◆ Your assignment ◆
Copy every record that appears below, exactly as it stands.

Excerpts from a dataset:
□ □ □ □
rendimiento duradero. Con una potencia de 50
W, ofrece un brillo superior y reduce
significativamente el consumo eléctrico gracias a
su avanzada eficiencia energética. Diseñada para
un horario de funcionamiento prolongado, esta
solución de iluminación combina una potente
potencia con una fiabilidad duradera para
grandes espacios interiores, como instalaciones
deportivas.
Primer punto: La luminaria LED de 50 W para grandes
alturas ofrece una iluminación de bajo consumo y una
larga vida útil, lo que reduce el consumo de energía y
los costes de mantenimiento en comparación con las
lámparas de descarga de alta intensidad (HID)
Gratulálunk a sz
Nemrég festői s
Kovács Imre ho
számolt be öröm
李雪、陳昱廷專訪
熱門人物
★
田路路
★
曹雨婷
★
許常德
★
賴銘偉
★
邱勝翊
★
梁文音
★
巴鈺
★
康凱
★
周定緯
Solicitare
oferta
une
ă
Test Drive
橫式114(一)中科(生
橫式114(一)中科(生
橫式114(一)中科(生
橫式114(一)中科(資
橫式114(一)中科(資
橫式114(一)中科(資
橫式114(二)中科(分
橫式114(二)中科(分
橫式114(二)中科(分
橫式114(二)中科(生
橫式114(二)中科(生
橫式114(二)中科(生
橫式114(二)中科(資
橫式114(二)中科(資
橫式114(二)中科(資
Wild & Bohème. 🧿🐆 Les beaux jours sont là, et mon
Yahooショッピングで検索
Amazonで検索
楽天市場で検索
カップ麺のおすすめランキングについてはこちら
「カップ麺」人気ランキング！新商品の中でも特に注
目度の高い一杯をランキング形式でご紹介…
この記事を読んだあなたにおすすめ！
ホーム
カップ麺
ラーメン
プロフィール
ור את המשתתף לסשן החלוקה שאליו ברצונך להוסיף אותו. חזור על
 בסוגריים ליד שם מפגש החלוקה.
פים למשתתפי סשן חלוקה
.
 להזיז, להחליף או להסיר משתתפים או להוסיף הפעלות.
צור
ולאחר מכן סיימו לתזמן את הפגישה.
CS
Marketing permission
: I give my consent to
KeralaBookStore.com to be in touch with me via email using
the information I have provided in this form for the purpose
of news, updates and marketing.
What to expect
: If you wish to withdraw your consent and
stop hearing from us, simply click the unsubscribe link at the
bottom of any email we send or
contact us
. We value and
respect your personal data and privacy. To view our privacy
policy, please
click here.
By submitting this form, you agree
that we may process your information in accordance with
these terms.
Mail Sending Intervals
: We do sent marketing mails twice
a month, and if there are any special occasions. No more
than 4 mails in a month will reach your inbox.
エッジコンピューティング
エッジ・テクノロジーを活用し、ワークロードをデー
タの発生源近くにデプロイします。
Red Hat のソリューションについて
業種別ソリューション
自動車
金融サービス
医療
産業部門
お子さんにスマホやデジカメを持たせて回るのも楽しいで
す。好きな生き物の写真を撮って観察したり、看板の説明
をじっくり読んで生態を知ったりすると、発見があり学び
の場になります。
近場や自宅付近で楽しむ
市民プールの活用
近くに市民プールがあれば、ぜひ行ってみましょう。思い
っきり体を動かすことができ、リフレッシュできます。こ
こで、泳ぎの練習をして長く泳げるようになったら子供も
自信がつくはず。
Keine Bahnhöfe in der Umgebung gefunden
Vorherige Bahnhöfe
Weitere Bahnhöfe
□ □ □ □
◆ Solution ◆
rendimiento duradero. Con una potencia de 50
W, ofrece un brillo superior y reduce
significativamente el consumo eléctrico gracias a
su avanzada eficiencia energética. Diseñada para
un horario de funcionamiento prolongado, esta
solución de iluminación combina una potente
potencia con una fiabilidad duradera para
grandes espacios interiores, como instalaciones
deportivas.
Primer punto: La luminaria LED de 50 W para grandes
alturas ofrece una iluminación de bajo consumo y una
larga vida útil, lo que reduce el consumo de energía y
los costes de mantenimiento en comparación con las
lámparas de descarga de alta intensidad (HID)
Gratulálunk a sz
Nemrég festői s
Kovács Imre ho
számolt be öröm
李雪、陳昱廷專訪
熱門人物
★
田路路
★
曹雨婷
★
許常德
★
賴銘偉
★
邱勝翊
★
梁文音
★
巴鈺
★
康凱
★
周定緯
Solicitare
oferta
une
ă
Test Drive
橫式114(一)中科(生
橫式114(一)中科(生
橫式114(一)中科(生
橫式114(一)中科(資
橫式114(一)中科(資
橫式114(一)中科(資
橫式114(二)中科(分
橫式114(二)中科(分
橫式114(二)中科(分
橫式114(二)中科(生
橫式114(二)中科(生
橫式114(二)中科(生
橫式114(二)中科(資
橫式114(二)中科(資
橫式114(二)中科(資
Wild & Bohème. 🧿🐆 Les beaux jours sont là, et mon
Yahooショッピングで検索
Amazonで検索
楽天市場で検索
カップ麺のおすすめランキングについてはこちら
「カップ麺」人気ランキング！新商品の中でも特に注
目度の高い一杯をランキング形式でご紹介…
この記事を読んだあなたにおすすめ！
ホーム
カップ麺
ラーメン
プロフィール
ור את המשתתף לסשן החלוקה שאליו ברצונך להוסיף אותו. חזור על
 בסוגריים ליד שם מפגש החלוקה.
פים למשתתפי סשן חלוקה
.
 להזיז, להחליף או להסיר משתתפים או להוסיף הפעלות.
צור
ולאחר מכן סיימו לתזמן את הפגישה.
CS
Marketing permission
: I give my consent to
KeralaBookStore.com to be in touch with me via email using
the information I have provided in this form for the purpose
of news, updates and marketing.
What to expect
: If you wish to withdraw your consent and
stop hearing from us, simply click the unsubscribe link at the
bottom of any email we send or
contact us
. We value and
respect your personal data and privacy. To view our privacy
policy, please
click here.
By submitting this form, you agree
that we may process your information in accordance with
these terms.
Mail Sending Intervals
: We do sent marketing mails twice
a month, and if there are any special occasions. No more
than 4 mails in a month will reach your inbox.
エッジコンピューティング
エッジ・テクノロジーを活用し、ワークロードをデー
タの発生源近くにデプロイします。
Red Hat のソリューションについて
業種別ソリューション
自動車
金融サービス
医療
産業部門
お子さんにスマホやデジカメを持たせて回るのも楽しいで
す。好きな生き物の写真を撮って観察したり、看板の説明
をじっくり読んで生態を知ったりすると、発見があり学び
の場になります。
近場や自宅付近で楽しむ
市民プールの活用
近くに市民プールがあれば、ぜひ行ってみましょう。思い
っきり体を動かすことができ、リフレッシュできます。こ
こで、泳ぎの練習をして長く泳げるようになったら子供も
自信がつくはず。
Keine Bahnhöfe in der Umgebung gefunden
Vorherige Bahnhöfe
Weitere Bahnhöfe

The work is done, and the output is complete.